Damage needs riders imho. Synaptic Static is good, guiding bolts OK.

Spirit guardians is recurring, radiant, targets wisdom and debuffs speed.

In our BG3 game I don't think we have cast fireball once. Maybe off a staff or scroll.
 

I think you are misjudging some abilities. The wizard usually has expertise in arcana and high int, +7 to arcana at level 2.
Usually one character having high charisma gets you far enough, so the wizard helps.

Ritual spells. Will allow you to cast more spells than the warlock. More spells known are helpful.

If the warlock uses all invocations on origin feats, they are not doing a lot of warlocky things.
No one denies that a warlock at level 2 seems very strong. Also if they are chain pact warlock. But I'd serious doubt that judging a class at a single level is a good idea.

The wizard is not bad at all...

maybe a bit less powerful than a sorcerer... but not by far.

Are you picking the rituals from your very few spells you pick as you level up?

Its also DM dependent. Do they sell you extra rituals? Also most rituals spells don't really matter.

Most games ive see you will get sone rituals but it takes time and money. Eventually you'll know more but that takes time.

Which leans into main point the wizards a sw burn last.

At vest you need a DM that says yes to everything, you're somewhere you can buy the rituals and you have enough money.

The rituals are also exploration pillar. Often neglected. Niche and situational imho. Fireball at least is situational.
 


This is a reminder that zardnaar is judging classes only on combat power

Its a common complaint here. I own a lot of the 5E adventures and exploration is minimal there.

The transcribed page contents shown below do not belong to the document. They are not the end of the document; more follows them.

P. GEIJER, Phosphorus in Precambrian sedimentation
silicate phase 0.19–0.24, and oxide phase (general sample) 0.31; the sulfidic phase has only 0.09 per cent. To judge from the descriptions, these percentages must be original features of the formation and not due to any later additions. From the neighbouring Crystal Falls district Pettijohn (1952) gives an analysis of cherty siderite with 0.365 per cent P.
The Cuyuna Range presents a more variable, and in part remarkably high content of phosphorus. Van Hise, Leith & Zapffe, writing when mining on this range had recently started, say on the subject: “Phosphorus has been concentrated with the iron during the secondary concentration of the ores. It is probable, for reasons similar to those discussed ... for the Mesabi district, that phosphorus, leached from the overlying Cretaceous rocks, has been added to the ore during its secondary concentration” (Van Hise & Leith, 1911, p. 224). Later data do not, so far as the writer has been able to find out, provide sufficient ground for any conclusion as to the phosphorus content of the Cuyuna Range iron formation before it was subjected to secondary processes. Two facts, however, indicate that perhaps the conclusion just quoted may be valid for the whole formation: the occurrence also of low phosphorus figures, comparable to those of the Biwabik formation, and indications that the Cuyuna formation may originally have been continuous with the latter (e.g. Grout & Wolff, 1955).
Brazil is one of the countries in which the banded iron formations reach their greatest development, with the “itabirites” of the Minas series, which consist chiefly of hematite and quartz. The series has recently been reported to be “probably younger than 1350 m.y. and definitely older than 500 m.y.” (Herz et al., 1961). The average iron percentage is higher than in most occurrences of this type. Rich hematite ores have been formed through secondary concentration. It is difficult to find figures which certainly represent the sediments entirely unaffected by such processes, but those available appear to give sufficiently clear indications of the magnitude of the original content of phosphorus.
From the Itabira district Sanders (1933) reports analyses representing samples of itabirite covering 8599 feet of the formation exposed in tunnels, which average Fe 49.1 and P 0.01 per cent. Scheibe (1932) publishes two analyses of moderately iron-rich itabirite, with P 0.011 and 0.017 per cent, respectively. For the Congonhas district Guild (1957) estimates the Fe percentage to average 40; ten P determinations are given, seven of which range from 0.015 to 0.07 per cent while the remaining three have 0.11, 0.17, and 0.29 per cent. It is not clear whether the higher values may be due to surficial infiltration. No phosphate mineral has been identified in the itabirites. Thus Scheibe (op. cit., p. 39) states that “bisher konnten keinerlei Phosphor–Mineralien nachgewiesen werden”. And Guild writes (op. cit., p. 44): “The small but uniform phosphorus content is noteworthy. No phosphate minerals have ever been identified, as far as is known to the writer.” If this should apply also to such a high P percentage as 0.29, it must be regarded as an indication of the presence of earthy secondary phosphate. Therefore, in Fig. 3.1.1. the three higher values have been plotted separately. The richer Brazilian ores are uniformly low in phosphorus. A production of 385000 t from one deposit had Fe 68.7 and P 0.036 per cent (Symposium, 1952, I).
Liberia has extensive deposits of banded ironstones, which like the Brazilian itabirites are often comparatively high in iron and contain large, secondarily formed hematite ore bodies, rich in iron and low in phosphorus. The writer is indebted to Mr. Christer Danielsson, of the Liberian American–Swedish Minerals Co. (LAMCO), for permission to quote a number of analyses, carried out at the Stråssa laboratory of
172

Social pillar isn't neglected as much and its why I rate the charisma classes higher.

Combat pillars more objective. This spell dioe xyz this class ability ABC. Easier to rate than more subjective things like social and exploration.

Big thing for me is how often an ability fires. Theres situational for example and niche. Wizards have intelligence saves. They're so rare you might go an entire campaign making 0. In effect you have no save.

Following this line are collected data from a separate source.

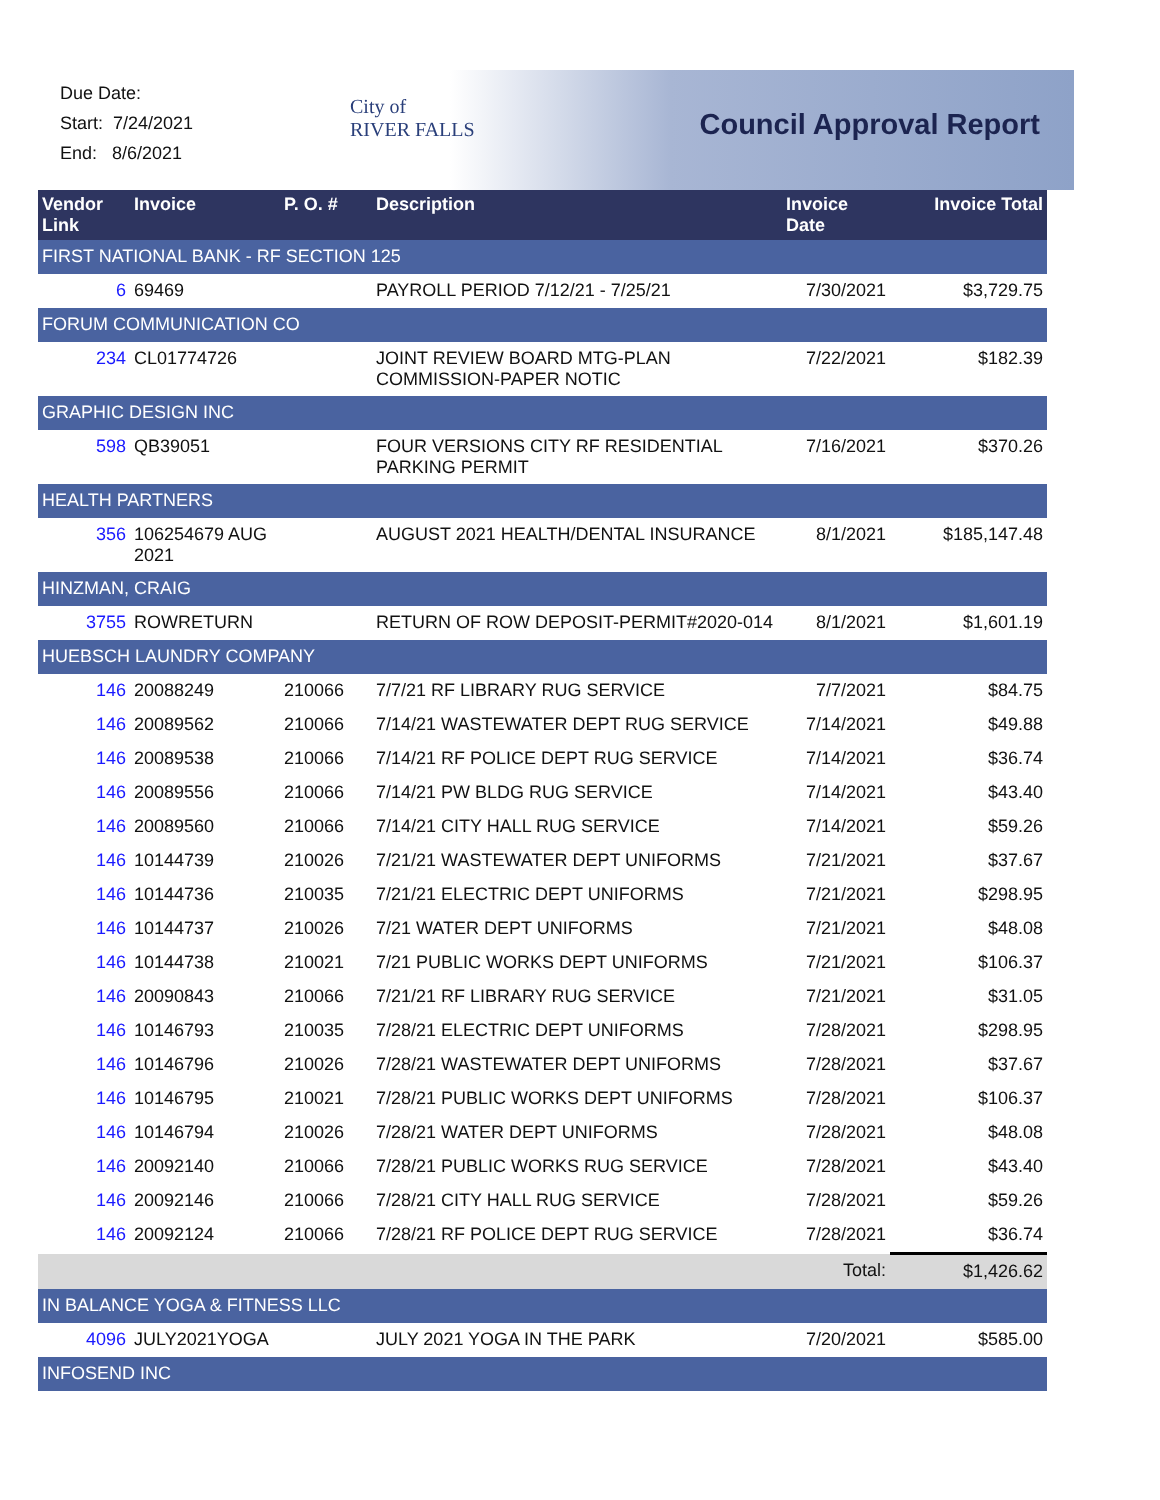Due Date:
Start: 7/24/2021
End: 8/6/2021
City of
RIVER FALLS
Council Approval Report
| Vendor Link | Invoice | P. O. # | Description | Invoice Date | Invoice Total |
| --- | --- | --- | --- | --- | --- |
| FIRST NATIONAL BANK - RF SECTION 125 | | | | | |
| 6 | 69469 | | PAYROLL PERIOD 7/12/21 - 7/25/21 | 7/30/2021 | $3,729.75 |
| FORUM COMMUNICATION CO | | | | | |
| 234 | CL01774726 | | JOINT REVIEW BOARD MTG-PLAN COMMISSION-PAPER NOTIC | 7/22/2021 | $182.39 |
| GRAPHIC DESIGN INC | | | | | |
| 598 | QB39051 | | FOUR VERSIONS CITY RF RESIDENTIAL PARKING PERMIT | 7/16/2021 | $370.26 |
| HEALTH PARTNERS | | | | | |
| 356 | 106254679 AUG 2021 | | AUGUST 2021 HEALTH/DENTAL INSURANCE | 8/1/2021 | $185,147.48 |
| HINZMAN, CRAIG | | | | | |
| 3755 | ROWRETURN | | RETURN OF ROW DEPOSIT-PERMIT#2020-014 | 8/1/2021 | $1,601.19 |
| HUEBSCH LAUNDRY COMPANY | | | | | |
| 146 | 20088249 | 210066 | 7/7/21 RF LIBRARY RUG SERVICE | 7/7/2021 | $84.75 |
| 146 | 20089562 | 210066 | 7/14/21 WASTEWATER DEPT RUG SERVICE | 7/14/2021 | $49.88 |
| 146 | 20089538 | 210066 | 7/14/21 RF POLICE DEPT RUG SERVICE | 7/14/2021 | $36.74 |
| 146 | 20089556 | 210066 | 7/14/21 PW BLDG RUG SERVICE | 7/14/2021 | $43.40 |
| 146 | 20089560 | 210066 | 7/14/21 CITY HALL RUG SERVICE | 7/14/2021 | $59.26 |
| 146 | 10144739 | 210026 | 7/21/21 WASTEWATER DEPT UNIFORMS | 7/21/2021 | $37.67 |
| 146 | 10144736 | 210035 | 7/21/21 ELECTRIC DEPT UNIFORMS | 7/21/2021 | $298.95 |
| 146 | 10144737 | 210026 | 7/21 WATER DEPT UNIFORMS | 7/21/2021 | $48.08 |
| 146 | 10144738 | 210021 | 7/21 PUBLIC WORKS DEPT UNIFORMS | 7/21/2021 | $106.37 |
| 146 | 20090843 | 210066 | 7/21/21 RF LIBRARY RUG SERVICE | 7/21/2021 | $31.05 |
| 146 | 10146793 | 210035 | 7/28/21 ELECTRIC DEPT UNIFORMS | 7/28/2021 | $298.95 |
| 146 | 10146796 | 210026 | 7/28/21 WASTEWATER DEPT UNIFORMS | 7/28/2021 | $37.67 |
| 146 | 10146795 | 210021 | 7/28/21 PUBLIC WORKS DEPT UNIFORMS | 7/28/2021 | $106.37 |
| 146 | 10146794 | 210026 | 7/28/21 WATER DEPT UNIFORMS | 7/28/2021 | $48.08 |
| 146 | 20092140 | 210066 | 7/28/21 PUBLIC WORKS RUG SERVICE | 7/28/2021 | $43.40 |
| 146 | 20092146 | 210066 | 7/28/21 CITY HALL RUG SERVICE | 7/28/2021 | $59.26 |
| 146 | 20092124 | 210066 | 7/28/21 RF POLICE DEPT RUG SERVICE | 7/28/2021 | $36.74 |
| | | | | Total: | $1,426.62 |
| IN BALANCE YOGA & FITNESS LLC | | | | | |
| 4096 | JULY2021YOGA | | JULY 2021 YOGA IN THE PARK | 7/20/2021 | $585.00 |
| INFOSEND INC | | | | | |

I don't think its a hot take in most games and official product exploration pillar is the most neglected.
 

Wizards are a lot of fun.

I thought you were the DM Zardnaar? Surely you allow wizards to buy their new spells & scroll ingredients. New scroll scribing in the PHB is great and very useful.

If a sorcerer uses their arcane points for spell slots it equates to the arcane recovery. Seems fair.

I see rituals get tons of use in published adventures. Detect Magic, Identify, Alarm, Comprehend Language are all staples.

I don’t need Wizard to be clearly and obviously the best. It just needs to be fun and to hold its own. We have a lot in our games. More than sorcerer I would say. Or at least even.
 

Wizards are a lot of fun.

I thought you were the DM Zardnaar? Surely you allow wizards to buy their new spells & scroll ingredients. New scroll scribing in the PHB is great and very useful.

If a sorcerer uses their arcane points for spell slots it equates to the arcane recovery. Seems fair.

I see rituals get tons of use in published adventures. Detect Magic, Identify, Alarm, Comprehend Language are all staples.

I don’t need Wizard to be clearly and obviously the best. It just needs to be fun and to hold its own. We have a lot in our games. More than sorcerer I would say. Or at least even.

I get to play occasionally.

Has a conversation about wizards lately. Casuals aren't really aware of buying spells. Powergamers don't care.

My own opinions are reading the class abilities. 5.0 wizards weren't even best ritual caster assuming spells can be bought.

5.5 opportunity cost. Buy scrolls or craft or buy items.

Hypothetically if we had a wizard player current campaign has been in Baldur's Gate since level 4 or 5. They've had the resources to buy them since low level. A wizard player woukd just need to rock on up to Sorcererous Sundries.

Level 1-3 they wouldn't have access to buying them. I played Curse of Strahd and they would have been unavailable in that campaign.

Hence comment on DM and Campaign dependent. Generally in my games I woukd sell some spelks at least. You might not be able to buy all of the in 1 hit if you had the cash though.

I've been experimenting with traders a'la BG3 so unless you're in the desert wilderness you can probably find something to buy.